Congratulations! You’re graduating from residency and thinking about your next steps. Perhaps you’ve matched into a fellowship, you’re taking some time off, or you’re looking for your first job. If you’ve considered trying locum tenens work to build your resume, gain experience across a variety of practice settings, and earn competitive compensation, consider these four tips:
1. Think About Where You Want to Go
Locum tenens jobs are a great way to explore employment opportunities at different settings and locations across the country. My medical school training consisted of clerkships at local hospitals, outpatient clinics, domestic, and even some international facilities. This was one of the reasons I was drawn to locum tenens — the opportunity for variety was very appealing to me.
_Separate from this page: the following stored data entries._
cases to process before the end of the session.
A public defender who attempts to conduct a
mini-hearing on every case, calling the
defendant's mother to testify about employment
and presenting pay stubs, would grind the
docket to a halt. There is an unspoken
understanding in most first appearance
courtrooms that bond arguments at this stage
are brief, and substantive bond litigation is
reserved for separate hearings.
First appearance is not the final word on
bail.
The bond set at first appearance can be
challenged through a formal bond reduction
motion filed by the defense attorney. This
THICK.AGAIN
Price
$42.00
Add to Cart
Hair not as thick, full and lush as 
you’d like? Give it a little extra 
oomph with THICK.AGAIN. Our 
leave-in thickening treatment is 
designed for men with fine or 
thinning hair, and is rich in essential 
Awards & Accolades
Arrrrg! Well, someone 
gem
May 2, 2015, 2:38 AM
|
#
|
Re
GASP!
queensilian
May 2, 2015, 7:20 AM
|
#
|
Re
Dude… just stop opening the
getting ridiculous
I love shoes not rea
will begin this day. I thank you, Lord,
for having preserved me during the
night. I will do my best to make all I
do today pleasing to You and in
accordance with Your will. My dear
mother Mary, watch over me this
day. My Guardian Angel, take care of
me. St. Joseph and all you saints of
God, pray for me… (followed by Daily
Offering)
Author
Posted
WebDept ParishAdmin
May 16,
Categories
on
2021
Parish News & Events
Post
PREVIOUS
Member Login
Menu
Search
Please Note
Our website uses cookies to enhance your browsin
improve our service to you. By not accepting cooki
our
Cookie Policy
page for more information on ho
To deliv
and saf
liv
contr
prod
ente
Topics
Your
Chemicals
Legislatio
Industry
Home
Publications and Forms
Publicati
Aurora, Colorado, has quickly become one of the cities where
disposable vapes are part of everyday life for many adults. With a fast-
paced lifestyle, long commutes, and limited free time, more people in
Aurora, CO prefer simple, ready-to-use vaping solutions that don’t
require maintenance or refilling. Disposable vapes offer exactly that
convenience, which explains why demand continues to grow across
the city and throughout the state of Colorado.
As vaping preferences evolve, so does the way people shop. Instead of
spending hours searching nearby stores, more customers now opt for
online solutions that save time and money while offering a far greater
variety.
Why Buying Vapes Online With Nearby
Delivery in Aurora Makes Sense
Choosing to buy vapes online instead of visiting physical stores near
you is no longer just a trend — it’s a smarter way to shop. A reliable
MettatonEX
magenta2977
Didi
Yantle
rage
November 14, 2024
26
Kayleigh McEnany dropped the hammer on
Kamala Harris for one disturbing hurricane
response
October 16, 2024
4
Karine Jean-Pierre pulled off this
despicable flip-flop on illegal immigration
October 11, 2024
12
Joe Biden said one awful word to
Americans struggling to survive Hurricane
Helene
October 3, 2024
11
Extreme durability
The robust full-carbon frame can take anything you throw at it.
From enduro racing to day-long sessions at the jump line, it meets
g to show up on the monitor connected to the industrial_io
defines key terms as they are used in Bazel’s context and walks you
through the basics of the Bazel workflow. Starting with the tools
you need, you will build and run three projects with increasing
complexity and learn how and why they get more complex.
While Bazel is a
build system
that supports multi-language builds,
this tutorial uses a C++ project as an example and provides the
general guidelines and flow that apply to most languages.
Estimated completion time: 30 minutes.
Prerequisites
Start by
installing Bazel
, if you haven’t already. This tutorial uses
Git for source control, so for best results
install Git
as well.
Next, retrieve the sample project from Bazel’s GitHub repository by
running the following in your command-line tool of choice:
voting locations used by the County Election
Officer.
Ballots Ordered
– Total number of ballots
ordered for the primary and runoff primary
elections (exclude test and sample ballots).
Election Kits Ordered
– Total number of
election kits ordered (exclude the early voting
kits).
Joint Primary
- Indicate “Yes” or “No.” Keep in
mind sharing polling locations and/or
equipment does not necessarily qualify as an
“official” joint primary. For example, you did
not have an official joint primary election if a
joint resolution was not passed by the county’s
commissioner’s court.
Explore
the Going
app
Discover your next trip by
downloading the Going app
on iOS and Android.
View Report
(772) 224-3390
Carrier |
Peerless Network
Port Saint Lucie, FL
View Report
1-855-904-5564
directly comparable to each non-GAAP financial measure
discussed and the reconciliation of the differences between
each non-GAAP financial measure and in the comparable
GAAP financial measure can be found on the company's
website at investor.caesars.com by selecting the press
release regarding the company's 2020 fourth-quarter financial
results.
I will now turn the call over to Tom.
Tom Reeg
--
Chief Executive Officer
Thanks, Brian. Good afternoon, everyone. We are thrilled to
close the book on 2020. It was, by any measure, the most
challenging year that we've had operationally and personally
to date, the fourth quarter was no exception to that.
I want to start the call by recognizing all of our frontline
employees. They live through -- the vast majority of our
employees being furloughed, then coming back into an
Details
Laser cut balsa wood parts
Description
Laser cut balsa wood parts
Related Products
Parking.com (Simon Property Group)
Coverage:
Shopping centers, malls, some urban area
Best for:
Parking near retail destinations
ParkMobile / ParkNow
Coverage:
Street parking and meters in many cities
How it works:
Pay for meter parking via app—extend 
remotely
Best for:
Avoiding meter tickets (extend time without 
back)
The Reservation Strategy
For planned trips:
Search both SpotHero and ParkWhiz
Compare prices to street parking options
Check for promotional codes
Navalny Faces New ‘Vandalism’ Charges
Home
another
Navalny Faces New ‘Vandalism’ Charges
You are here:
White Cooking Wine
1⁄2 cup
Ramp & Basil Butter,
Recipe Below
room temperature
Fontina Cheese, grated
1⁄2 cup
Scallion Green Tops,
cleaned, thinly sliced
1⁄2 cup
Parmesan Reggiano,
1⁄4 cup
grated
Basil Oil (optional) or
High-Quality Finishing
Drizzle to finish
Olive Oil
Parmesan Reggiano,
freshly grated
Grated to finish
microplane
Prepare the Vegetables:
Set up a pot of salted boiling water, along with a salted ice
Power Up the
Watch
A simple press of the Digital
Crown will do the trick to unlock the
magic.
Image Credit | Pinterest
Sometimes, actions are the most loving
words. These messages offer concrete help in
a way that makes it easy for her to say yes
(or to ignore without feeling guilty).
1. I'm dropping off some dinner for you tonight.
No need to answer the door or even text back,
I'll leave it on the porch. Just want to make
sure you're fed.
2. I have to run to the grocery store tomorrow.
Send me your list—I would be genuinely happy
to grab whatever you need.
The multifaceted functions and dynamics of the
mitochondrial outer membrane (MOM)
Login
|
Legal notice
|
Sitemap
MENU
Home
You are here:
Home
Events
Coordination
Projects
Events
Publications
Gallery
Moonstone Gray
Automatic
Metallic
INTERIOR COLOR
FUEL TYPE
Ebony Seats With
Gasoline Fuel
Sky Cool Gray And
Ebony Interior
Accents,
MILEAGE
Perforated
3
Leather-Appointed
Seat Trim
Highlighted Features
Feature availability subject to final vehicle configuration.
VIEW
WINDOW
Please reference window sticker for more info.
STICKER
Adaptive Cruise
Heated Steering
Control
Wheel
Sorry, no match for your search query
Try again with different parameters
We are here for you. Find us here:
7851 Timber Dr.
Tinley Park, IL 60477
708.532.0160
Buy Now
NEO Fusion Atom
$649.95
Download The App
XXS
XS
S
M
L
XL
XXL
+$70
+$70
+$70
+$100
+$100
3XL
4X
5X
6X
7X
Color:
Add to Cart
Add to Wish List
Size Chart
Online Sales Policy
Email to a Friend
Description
Locum tenens allows you to explore workplaces in various geographical settings. Perhaps you’re interested in helping an underserved rural community or being in a bustling city. Doing a short stint in one or both may help you to figure it out. Locum tenens is also ideal if you don’t want to lock yourself into a long-term commitment at a particular place. Some permanent jobs have a two-year contract; if that contract is terminated early, you may pay a penalty such as owing back a portion of your tail insurance or returning sign-on bonuses.
2. Check Out the Work Environment
Coming fresh out of residency, ensure you’ll have the support you need to be successful. Practicing medicine outside of your training environment will be different, and workflows and protocols may vary. You may find yourself having to use a new electronic health record system that you’re unfamiliar with.
In general, it’s helpful to get comfortable asking your new colleagues for help — whether that’s with an administrative duty, a procedure, or pulling someone aside to ask for a second clinical opinion. Being able to bounce off ideas about differential diagnoses and treatment plans can be valuable also. Wherever you choose to work, you want to feel safe in being able to ask for the help that you need.
3. Review Your Employment Contract
If you don’t understand what certain clauses mean, ask your employer and consider getting legal help before signing anything. A number of online resources are also available to help you interpret the parts of your contract. Pay special attention to restrictive covenants which may have additional implications in certain work settings, such as telemedicine and hospitalist work. Make sure you understand the clinical, leadership, and administrative expectations of the job, and know what the malpractice and tail insurance coverage clauses entail. Understand your worth and research compensation rates for your specialty and geographical area. Understand that terms within your contract may be negotiable — you won’t know until you ask!
4. Consider Your Finances
As a locum tenens provider, you’re considered an independent contractor, and you should understand the implications that come with that. You may be responsible for your own benefits such as health insurance, disability insurance, continuing medical education (CME), and more, so you need to financially plan for that. You might also have to set aside a portion of your income for tax purposes. Consult a tax advisor for help.
If you’re graduating from residency with medical school debt, paying off your loans may be a top priority. Repayment plans vary from paying the minimum to income-based plans where the more money you earn, the higher the loan amount you pay off. Consider how you’ll do so while looking at establishing retirement funds — it’s never too early to think about it. Take the initiative and do your research before deciding whether to accept a job position.
Locum tenens is a great way to check out different styles of clinical practice and travel to dream destinations. Review the job position and contract thoroughly, and get expert help where needed. Try to stay organized in regards to the the financial and practical logistics (you’ll receive support with the latter if you choose to work with a locum tenens employment agency such as Barton Associates). There are multiple options after residency graduation — consider making locum tenens one of yours!